**Problem description**
Everything in the listing except the pictures should be written out exactly.

= Beginning of Section =

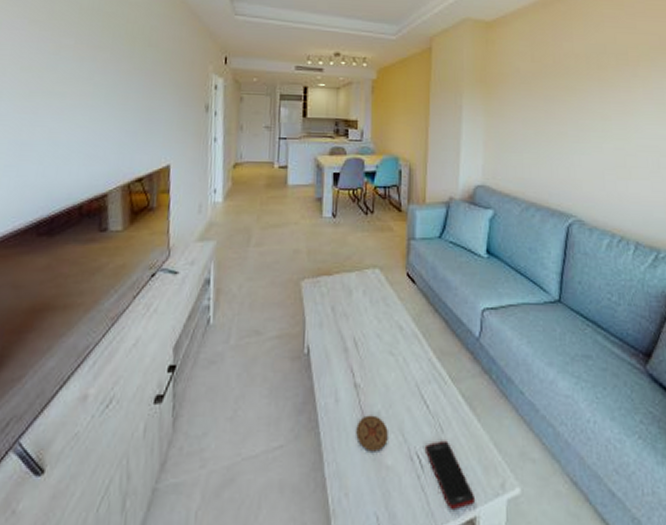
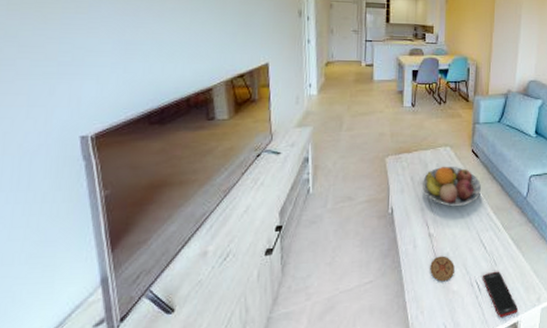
fruit bowl: none [346,293,421,347] -> present [423,166,482,206]

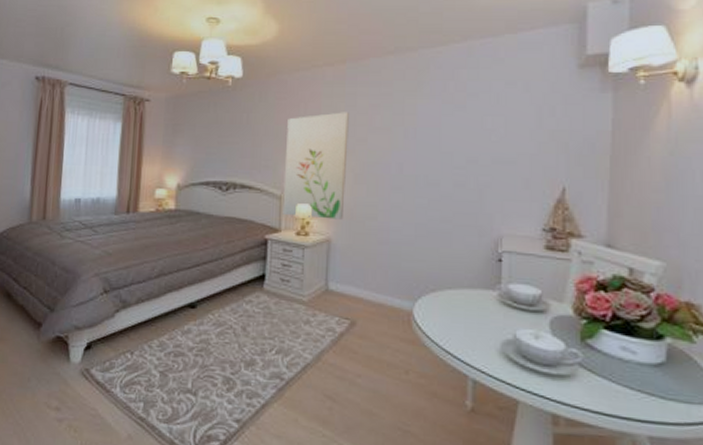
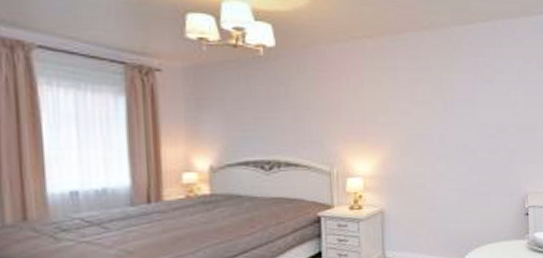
wall art: present [282,112,349,220] -> none [330,85,394,191]

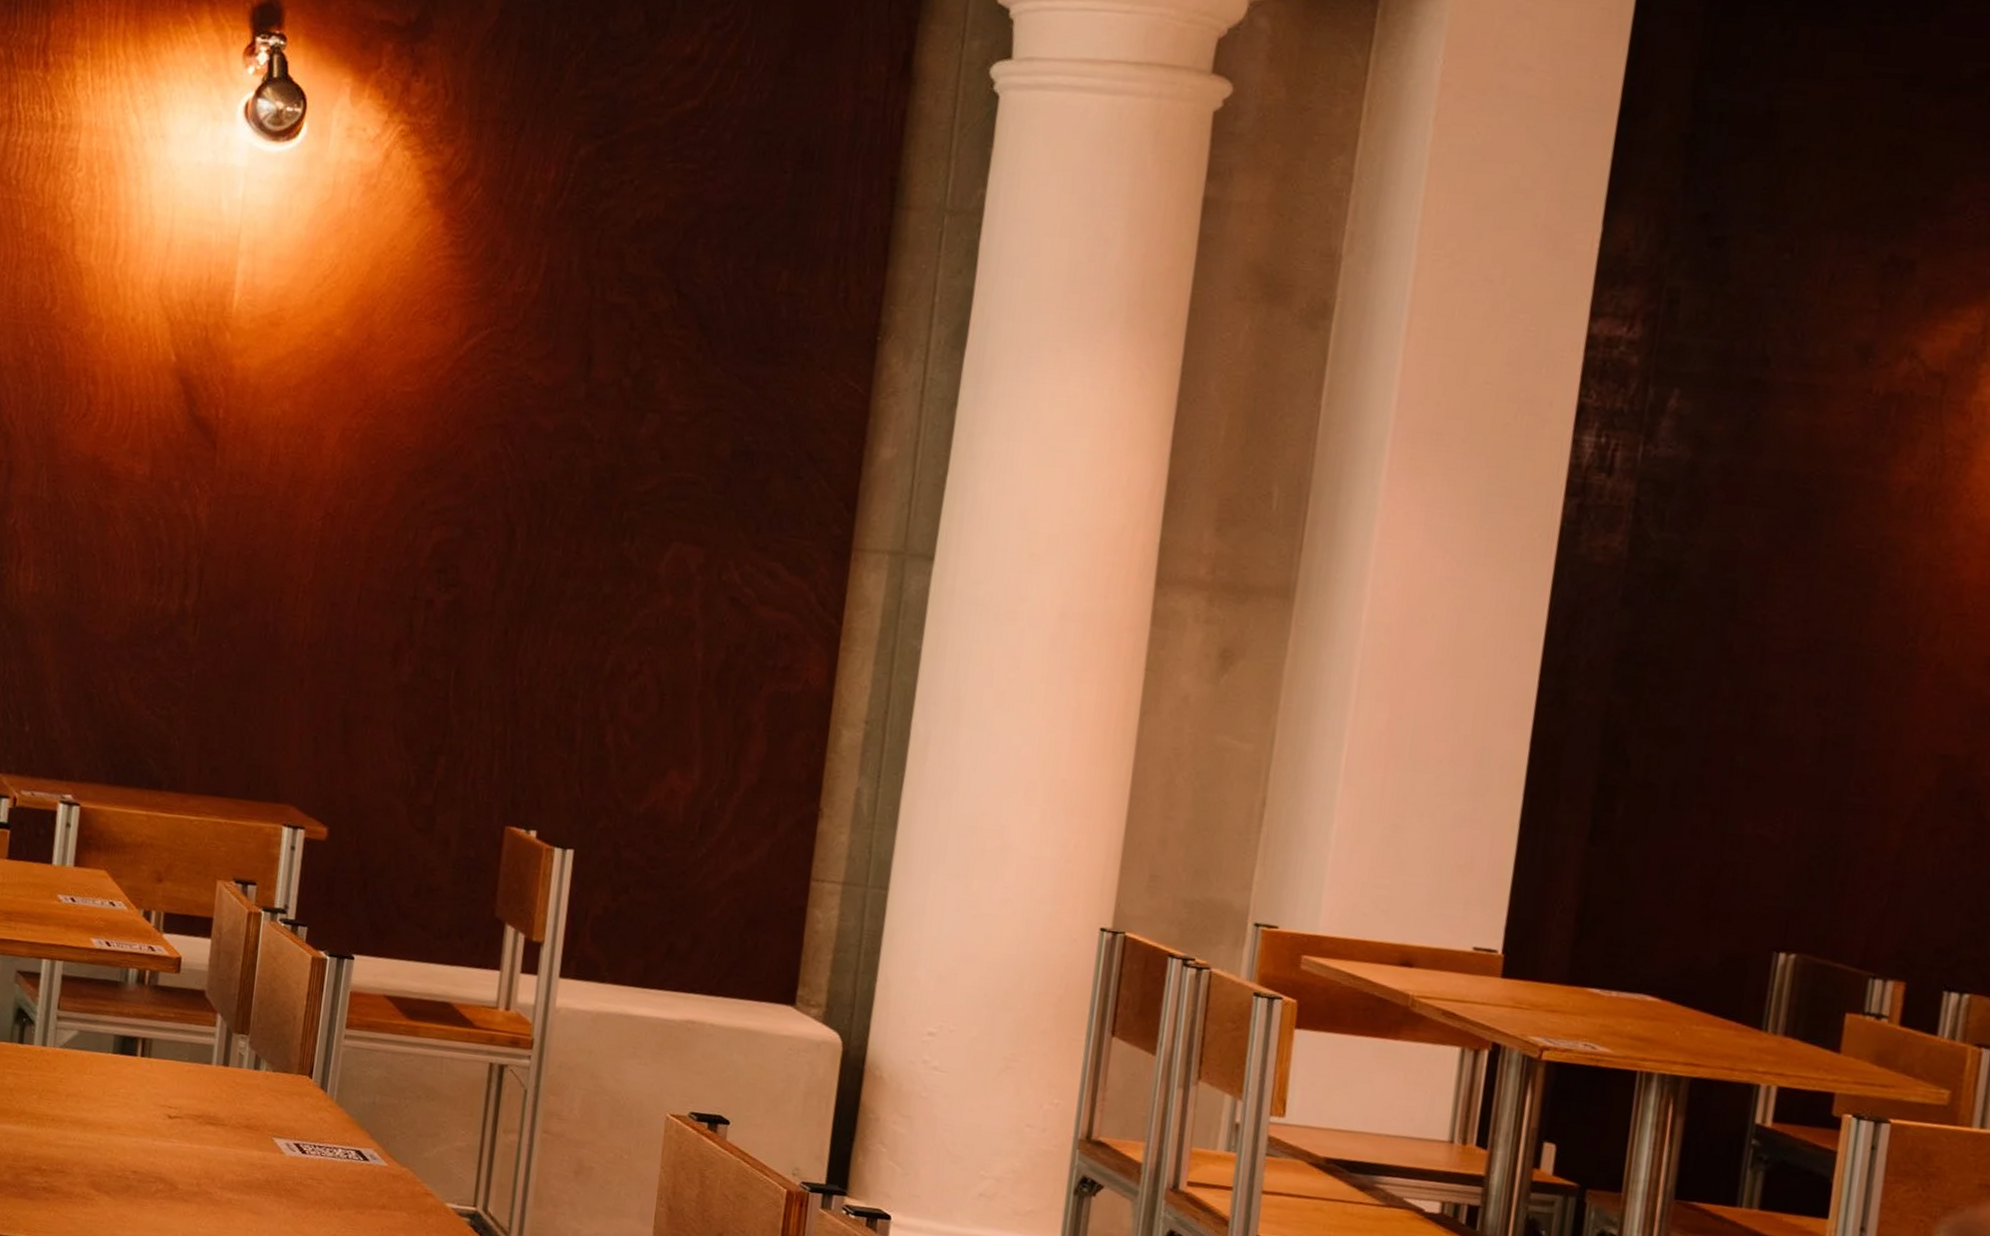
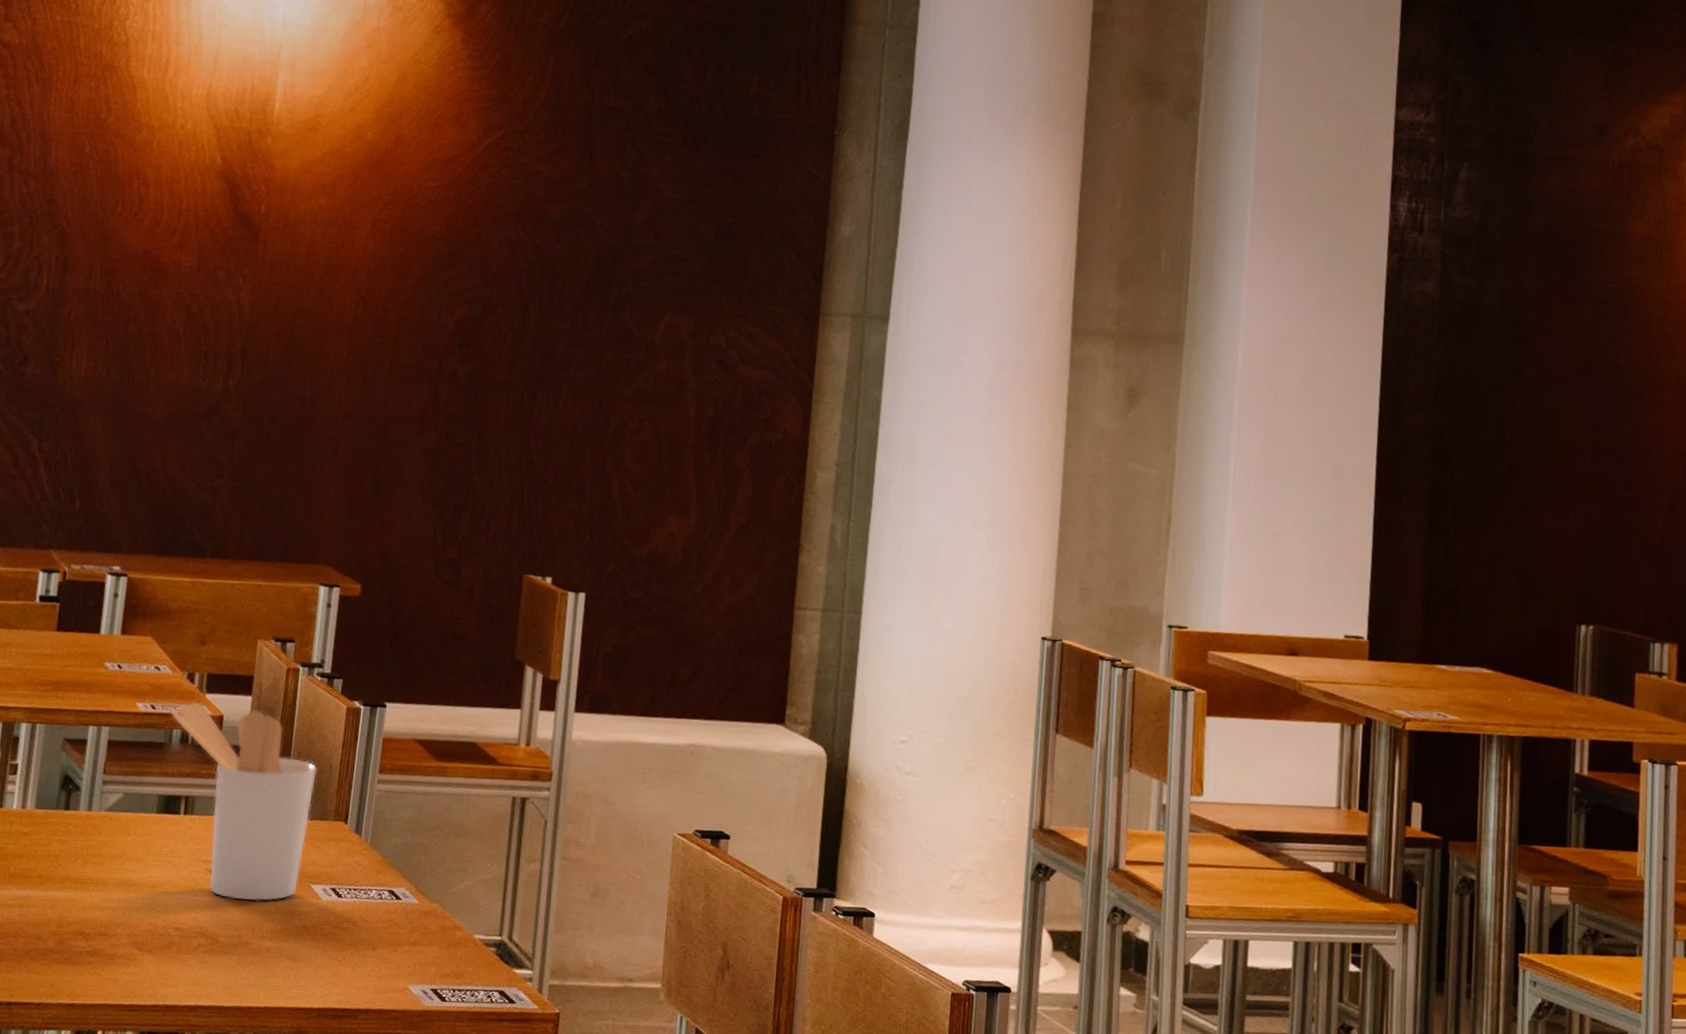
utensil holder: none [125,941,281,1152] -> present [170,702,318,902]

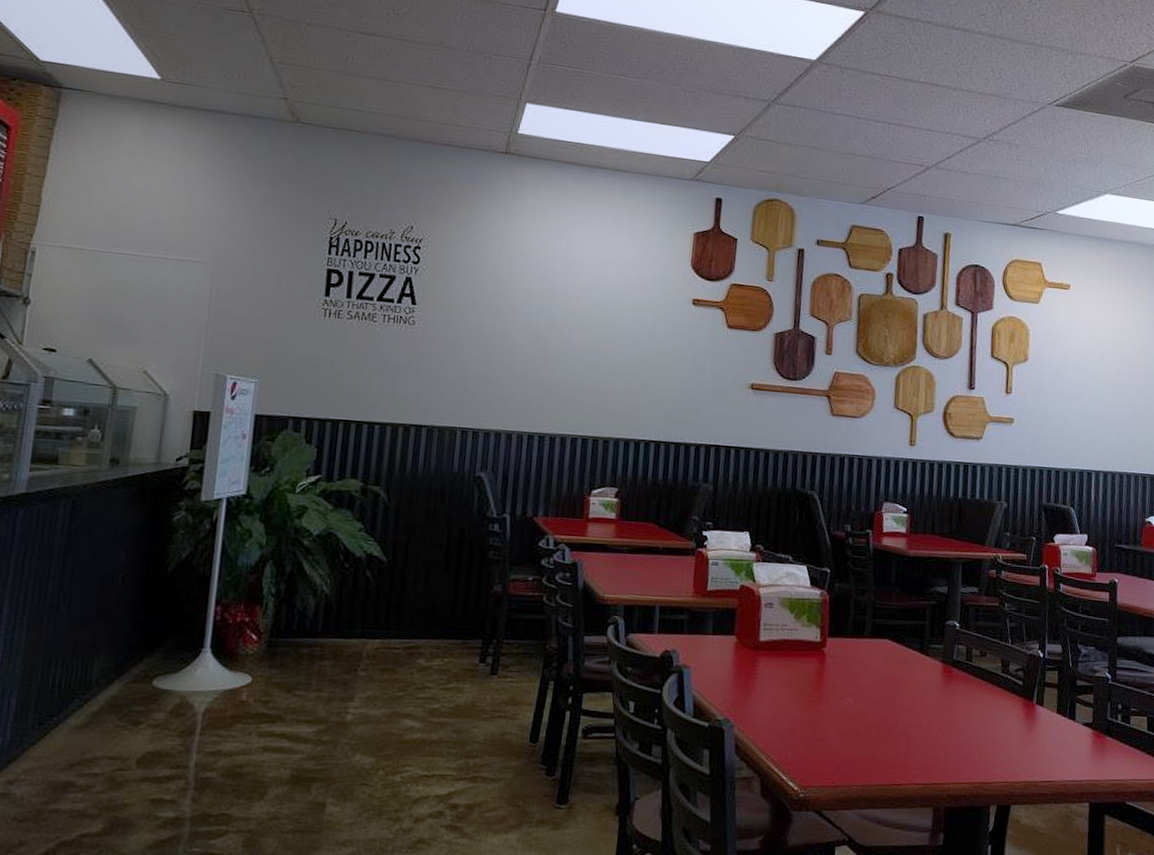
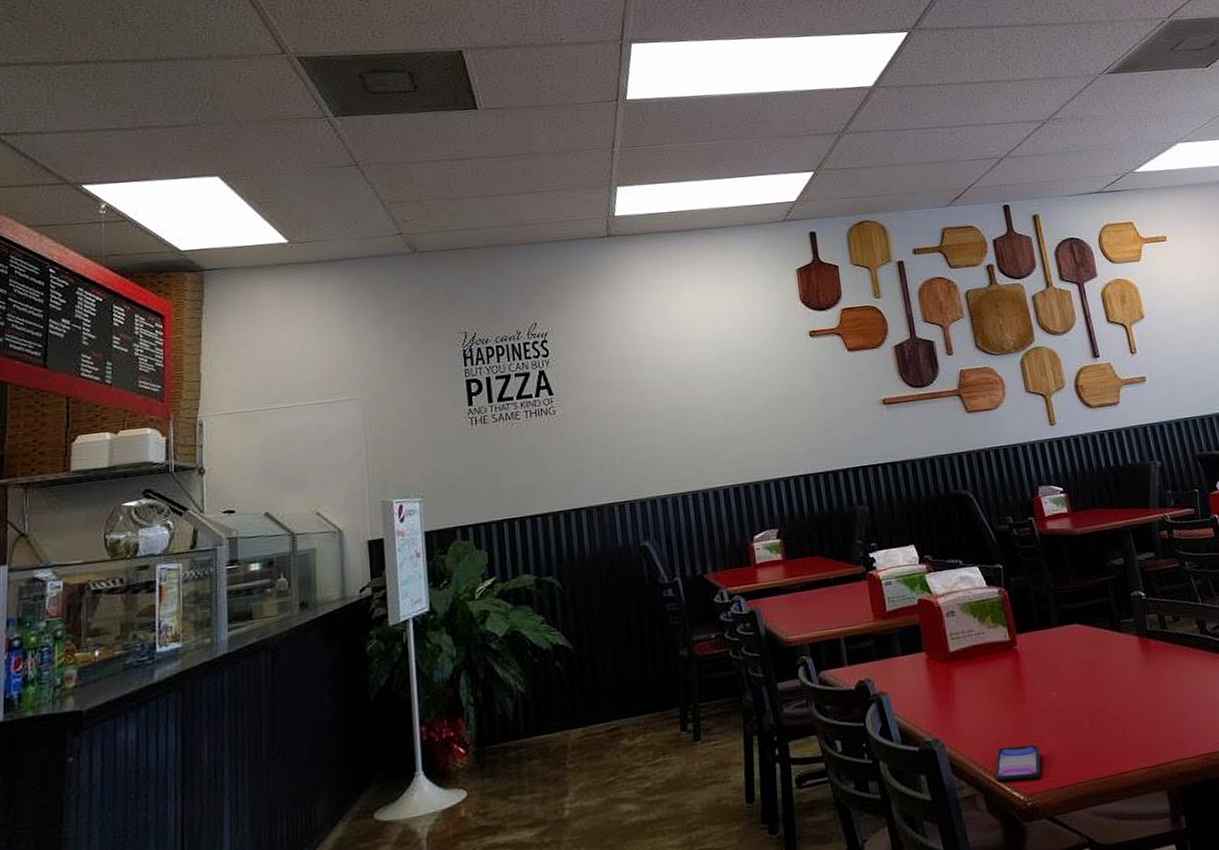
smartphone: none [775,739,824,773] -> present [995,744,1041,782]

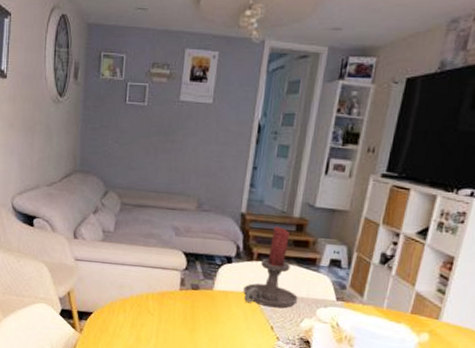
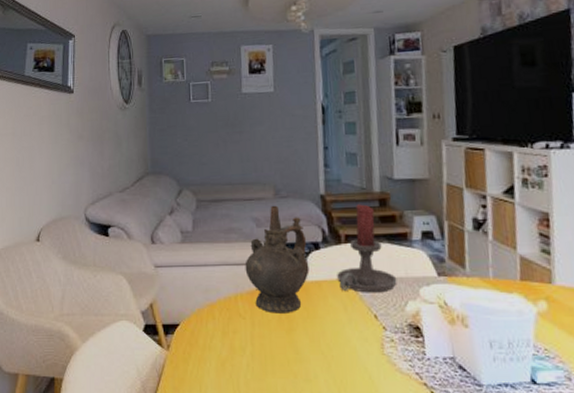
ceremonial vessel: none [159,217,220,316] -> present [245,205,310,314]

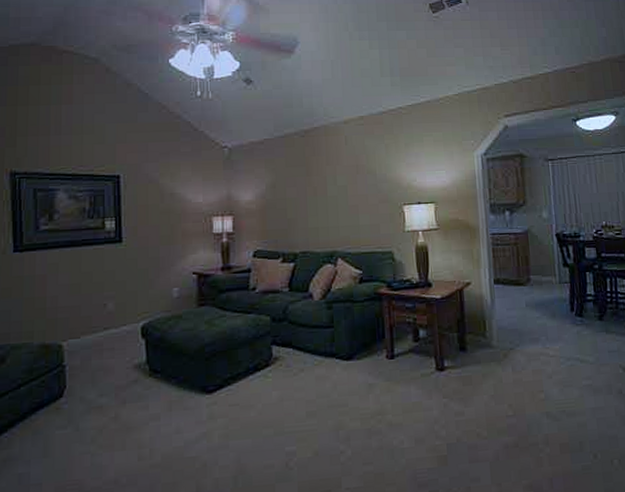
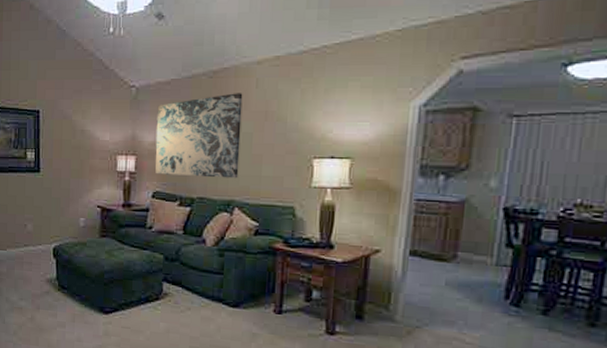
wall art: none [252,150,338,233] -> present [155,93,243,179]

= End of Section =

**Solution for this problem**
fruit bowl: none [346,293,421,347] -> present [423,166,482,206]

wall art: present [282,112,349,220] -> none [330,85,394,191]

utensil holder: none [125,941,281,1152] -> present [170,702,318,902]

smartphone: none [775,739,824,773] -> present [995,744,1041,782]

ceremonial vessel: none [159,217,220,316] -> present [245,205,310,314]

wall art: none [252,150,338,233] -> present [155,93,243,179]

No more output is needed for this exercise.